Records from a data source
• • • • •

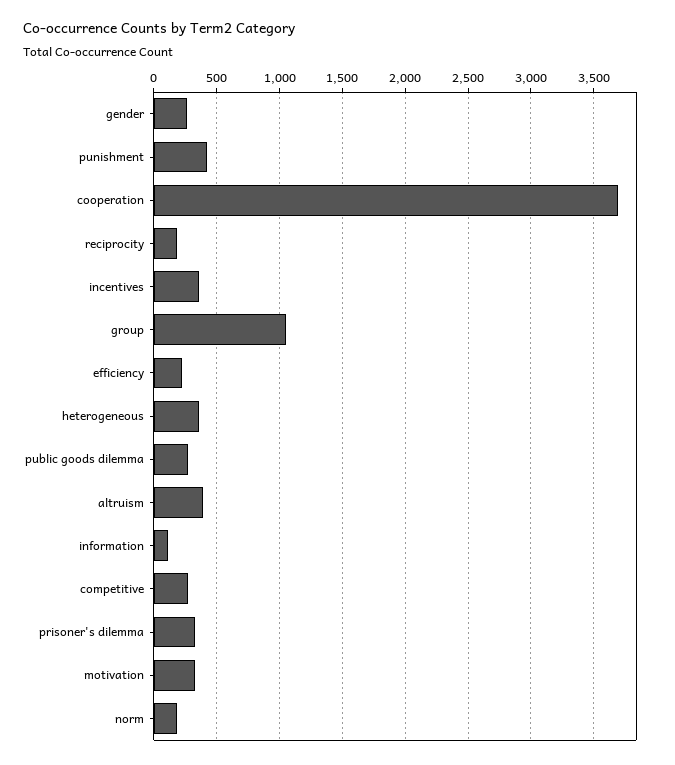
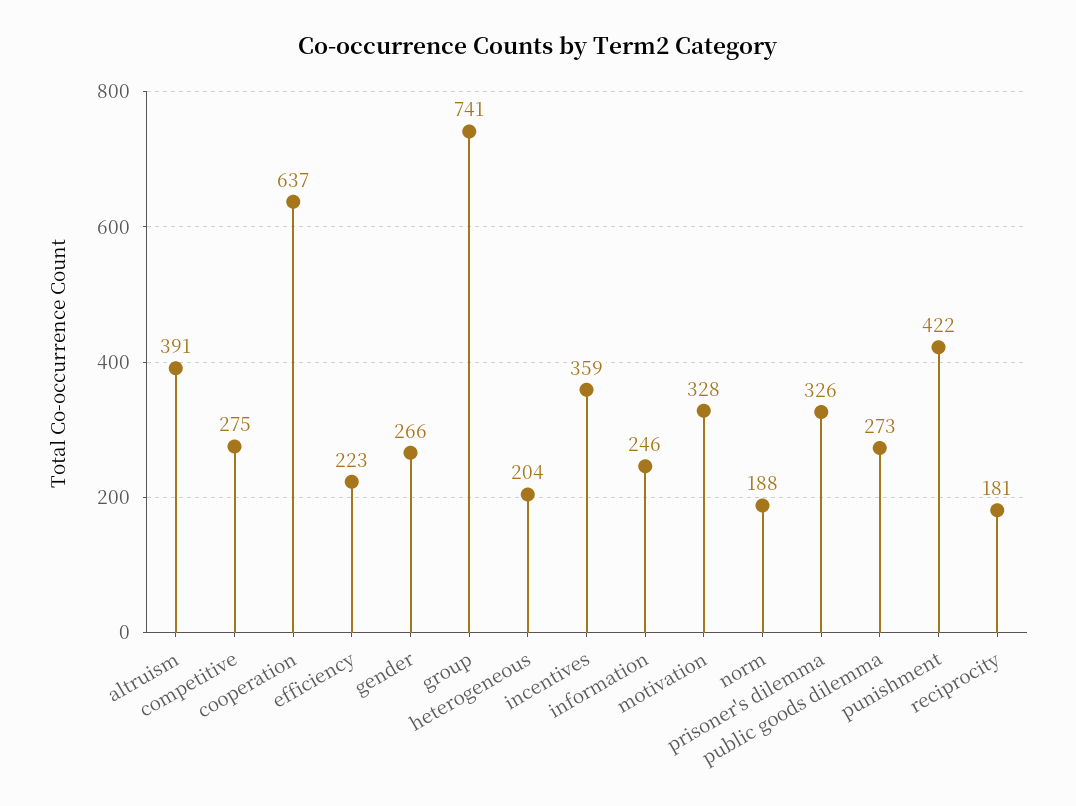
  {
    "gender": 266,
    "punishment": 422,
-   "cooperation": 3700,
+   "cooperation": 637,
    "reciprocity": 181,
    "incentives": 359,
-   "group": 1050,
+   "group": 741,
    "efficiency": 223,
-   "heterogeneous": 350,
+   "heterogeneous": 204,
    "public goods dilemma": 273,
    "altruism": 391,
-   "information": 100,
+   "information": 246,
    "competitive": 275,
    "prisoner's dilemma": 326,
    "motivation": 328,
    "norm": 188
  }

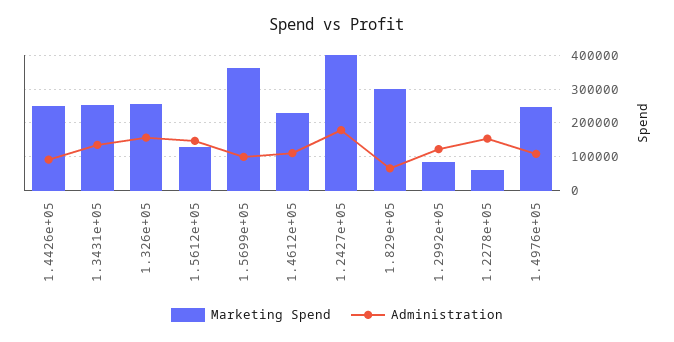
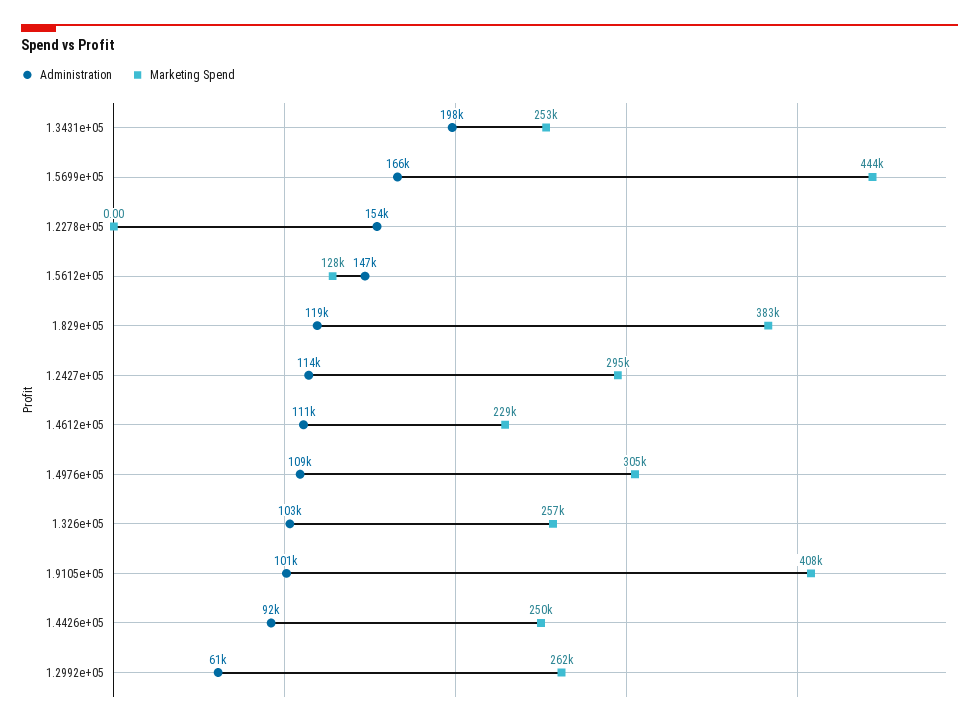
  {
    "Marketing Spend": {
      "1.4426e+05": 250000,
      "1.3431e+05": 253000,
      "1.326e+05": 257000,
      "1.5612e+05": 128000,
-     "1.5699e+05": 360000,
+     "1.5699e+05": 444000,
      "1.4612e+05": 229000,
-     "1.2427e+05": 400000,
+     "1.2427e+05": 295000,
-     "1.829e+05": 300000,
+     "1.829e+05": 383000,
-     "1.2992e+05": 80000,
+     "1.2992e+05": 262000,
-     "1.2278e+05": 60000,
+     "1.2278e+05": 0,
-     "1.4976e+05": 240000
+     "1.4976e+05": 305000,
+     "1.9105e+05": 408000
    },
    "Administration": {
      "1.4426e+05": 92000,
-     "1.3431e+05": 140000,
+     "1.3431e+05": 198000,
-     "1.326e+05": 160000,
+     "1.326e+05": 103000,
      "1.5612e+05": 147000,
-     "1.5699e+05": 100000,
+     "1.5699e+05": 166000,
      "1.4612e+05": 111000,
-     "1.2427e+05": 180000,
+     "1.2427e+05": 114000,
-     "1.829e+05": 60000,
+     "1.829e+05": 119000,
-     "1.2992e+05": 120000,
+     "1.2992e+05": 61000,
      "1.2278e+05": 154000,
-     "1.4976e+05": 109000
+     "1.4976e+05": 109000,
+     "1.9105e+05": 101000
    }
  }

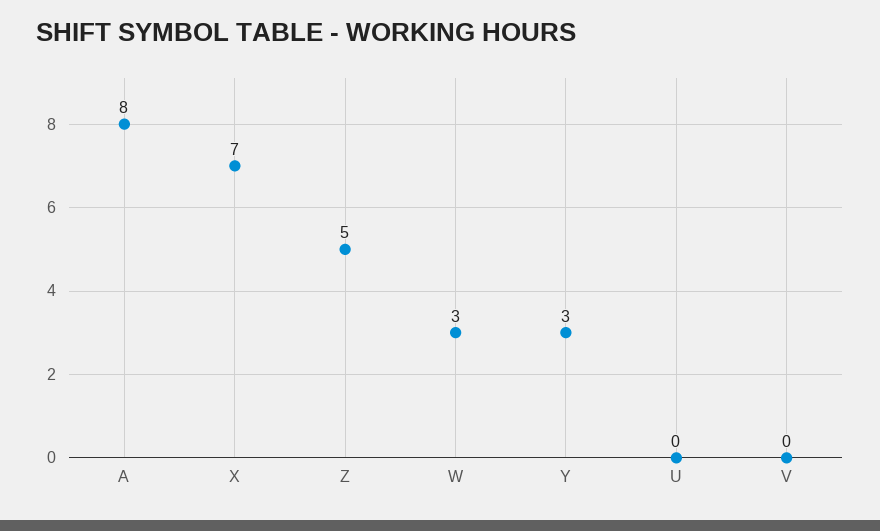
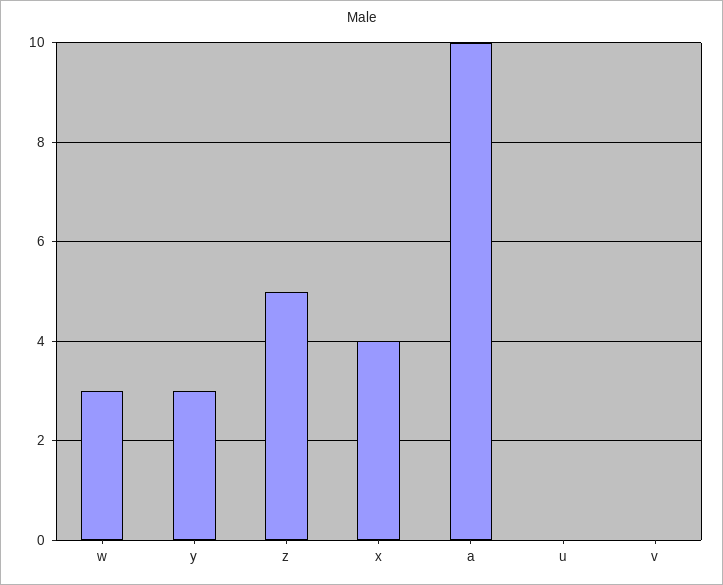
  {
-   "A": 8,
+   "A": 10,
-   "X": 7,
+   "X": 4,
    "Z": 5,
    "W": 3,
    "Y": 3,
    "U": 0,
    "V": 0
  }

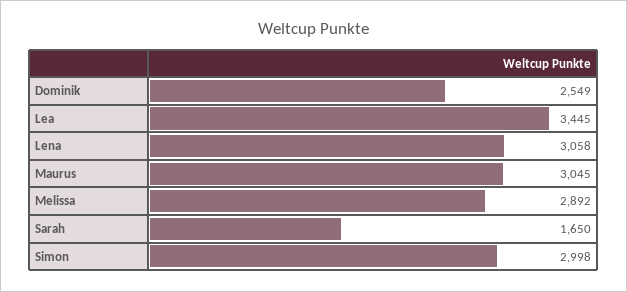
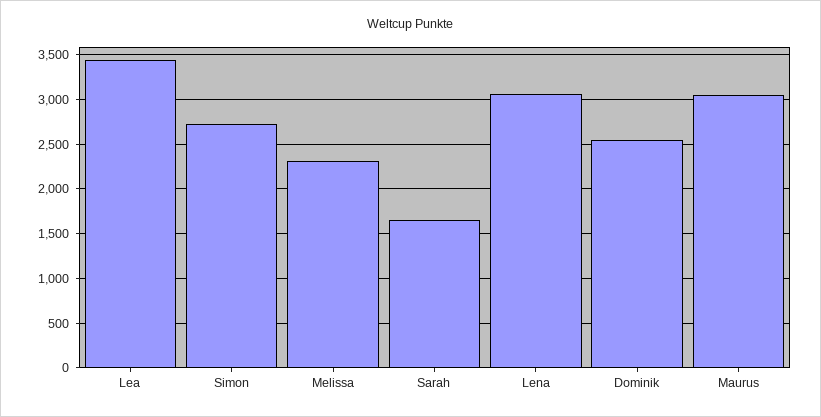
  {
    "Dominik": 2549,
    "Lea": 3445,
    "Lena": 3058,
    "Maurus": 3045,
-   "Melissa": 2892,
+   "Melissa": 2300,
    "Sarah": 1650,
-   "Simon": 2998
+   "Simon": 2700
  }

• • • • •

Task to carry out: Return all lines above that mention the word "heterogeneous".

Exercise result:
-   "heterogeneous": 350,
+   "heterogeneous": 204,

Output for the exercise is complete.